### Dataset entries
(begin)

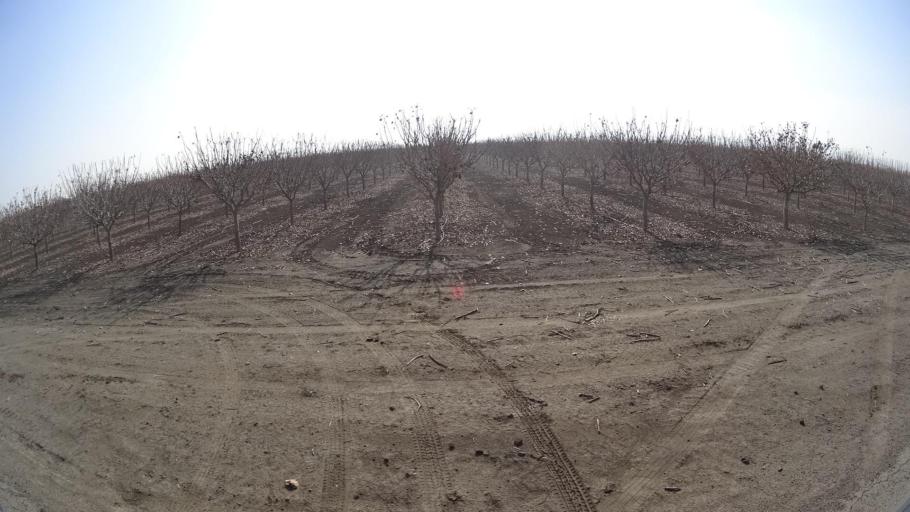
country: US
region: California
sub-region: Kern County
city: Buttonwillow
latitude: 35.3402
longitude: -119.4094
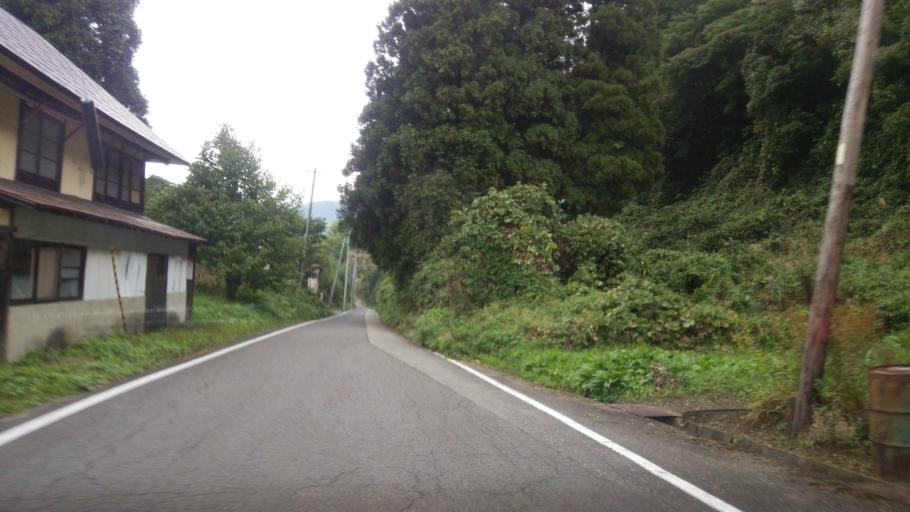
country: JP
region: Fukushima
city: Inawashiro
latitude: 37.3819
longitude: 139.9289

(end)

### Objective
Lay out the lines of these entries as a JSON list of strings, one string per line, skipping blank lines and leaving out the pictures.

### Answer to the exercise
[
  "country: US",
  "region: California",
  "sub-region: Kern County",
  "city: Buttonwillow",
  "latitude: 35.3402",
  "longitude: -119.4094",
  "country: JP",
  "region: Fukushima",
  "city: Inawashiro",
  "latitude: 37.3819",
  "longitude: 139.9289"
]